I knew that boys and girls were different, but the purposes or functions of those differences had not led me to seek any answers. It hadn’t even entered my head to ask questions. My mind was now jumping, flashing, flip-flopping. In an interior monologue of absolute panic, I tried to stem the flow of images generated by this monstrous revelation, tried my best to refute this awful intrusion into my tidy world. It couldn’t be true. How could anything this overwhelming be true when it was coming from that asshole, Kenny Bergman? But each new instantaneous correlation, each terrible but logical connection, blew out another of my synaptic fuses.

Now, all of the schoolyard allusions, the “dirty” words, the smirky comments of the older kids, the inexplicable and undeniable blossoming of fourteen-year-old Marie Cullen, just two doors up the street, all of it now made sense as the roaring in my ears increased.
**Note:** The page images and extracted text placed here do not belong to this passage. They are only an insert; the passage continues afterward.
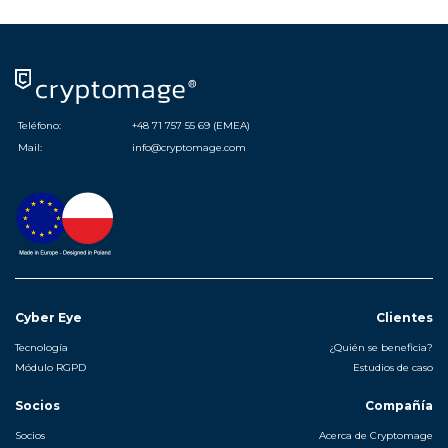
Teléfono:
+48 71 757 55 69 (EMEA)
Mail:
info@cryptomage.com
Cyber Eye
Clientes
Tecnología
¿Quién se beneficia?
Módulo RGPD
Estudios de caso
Socios
Compañía
Socios
Acerca de Cryptomage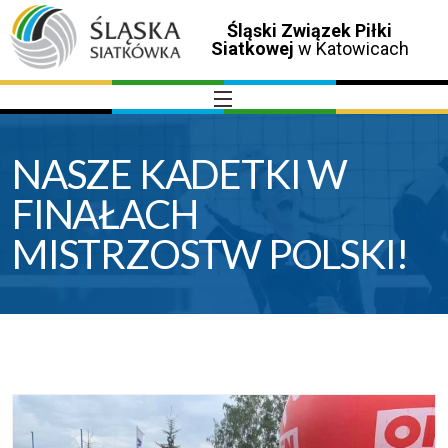
Śląski Związek Piłki
Siatkowej
w Katowicach
NASZE KADETKI W
FINAŁACH
MISTRZOSTW POLSKI!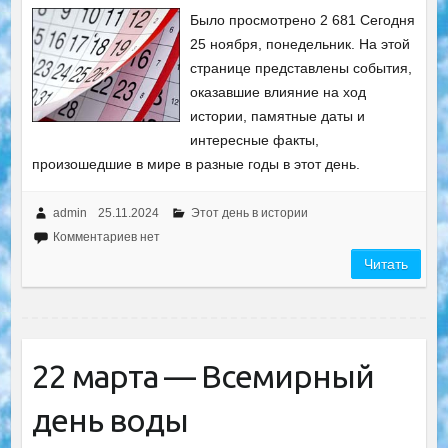
Было просмотрено 2 681 Сегодня
25 ноября, понедельник. На этой
странице представлены события,
оказавшие влияние на ход
истории, памятные даты и
интересные факты,
произошедшие в мире в разные годы в этот день.
admin
25.11.2024
Этот день в истории
Комментариев нет
Читать
22 марта — Всемирный
день воды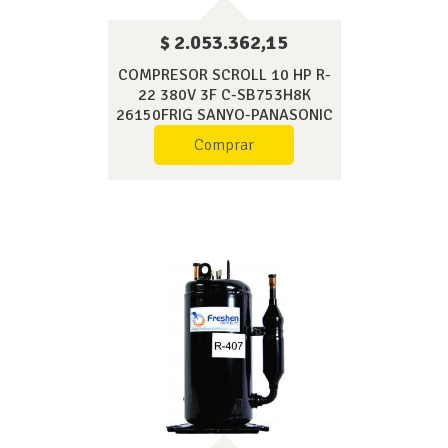
$ 2.053.362,15
COMPRESOR SCROLL 10 HP R-
22 380V 3F C-SB753H8K
26150FRIG SANYO-PANASONIC
Comprar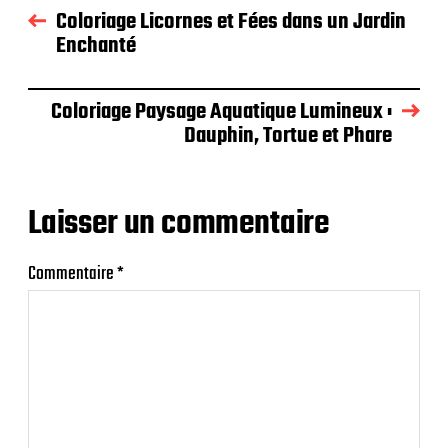
Coloriage Licornes et Fées dans un Jardin
Enchanté
Coloriage Paysage Aquatique Lumineux :
Dauphin, Tortue et Phare
Laisser un commentaire
Commentaire
*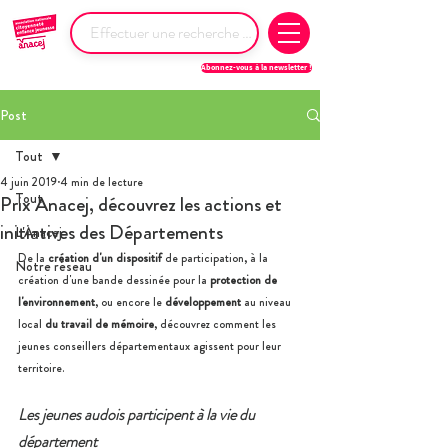
Abonnez-vous à la newsletter !
Post
Tout
4 juin 2019
4 min de lecture
Tout
Prix Anacej, découvrez les actions et
initiatives des Départements
L'Anacej
De la 
création d'un dispositif
 de participation, à la 
Notre réseau
création d'une bande dessinée pour la 
protection de 
l'environnement
, ou encore le 
développement 
au niveau 
local 
du travail de mémoire
, découvrez comment les 
jeunes conseillers départementaux agissent pour leur 
territoire.
Les jeunes audois participent à la vie du 
département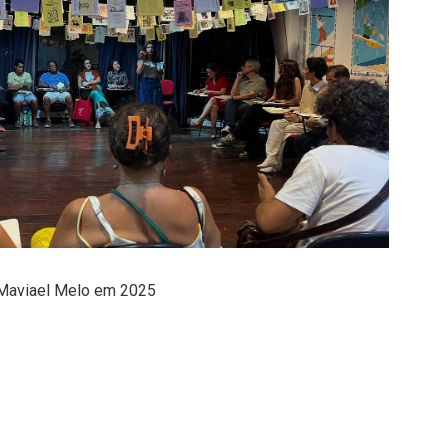
 Maviael Melo em 2025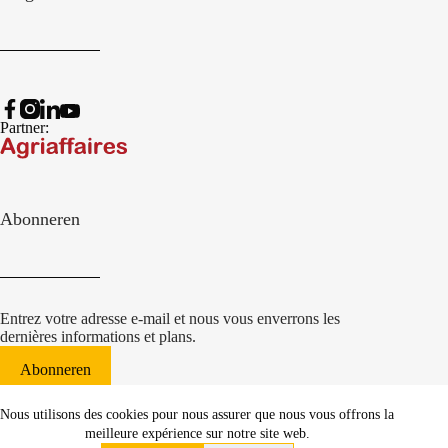
Partner:
Abonneren
Entrez votre adresse e-mail et nous vous enverrons les
dernières informations et plans.
Abonneren
© 2022 Damcon B.V.
|
Nous utilisons des cookies pour nous assurer que nous vous offrons la
websiteontwikkeling Communicatieregisseurs*
meilleure expérience sur notre site web.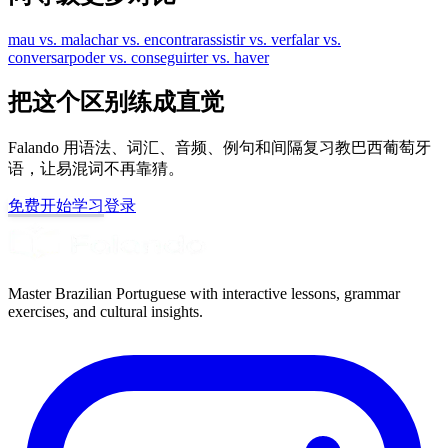
mau vs. mal
achar vs. encontrar
assistir vs. ver
falar vs.
conversar
poder vs. conseguir
ter vs. haver
把这个区别练成直觉
Falando 用语法、词汇、音频、例句和间隔复习教巴西葡萄牙
语，让易混词不再靠猜。
免费开始学习
登录
Master Brazilian Portuguese with interactive lessons, grammar
exercises, and cultural insights.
On that unseasonably warm and muggy Sunday in April, along a polluted city creek, the skies parted, the cosmic gong clanged and I tasted for the first time the bitter fruit of the tree of knowledge. I had stepped out upon the slippery slope. The rest was to be as certain as the flow of that fouled creek toward the Delaware River and the Atlantic Ocean.

I glanced at Alan. Had he been as unhinged as I over the implications of Kenny’s little seminar on the facts of life? He didn’t show a thing. Maybe, like me a year before, or a day before, he just hadn’t been paying attention. Maybe none of it made sense to him. Or, maybe I had it all wrong. “Let’s go up to the falls,” Alan yelled.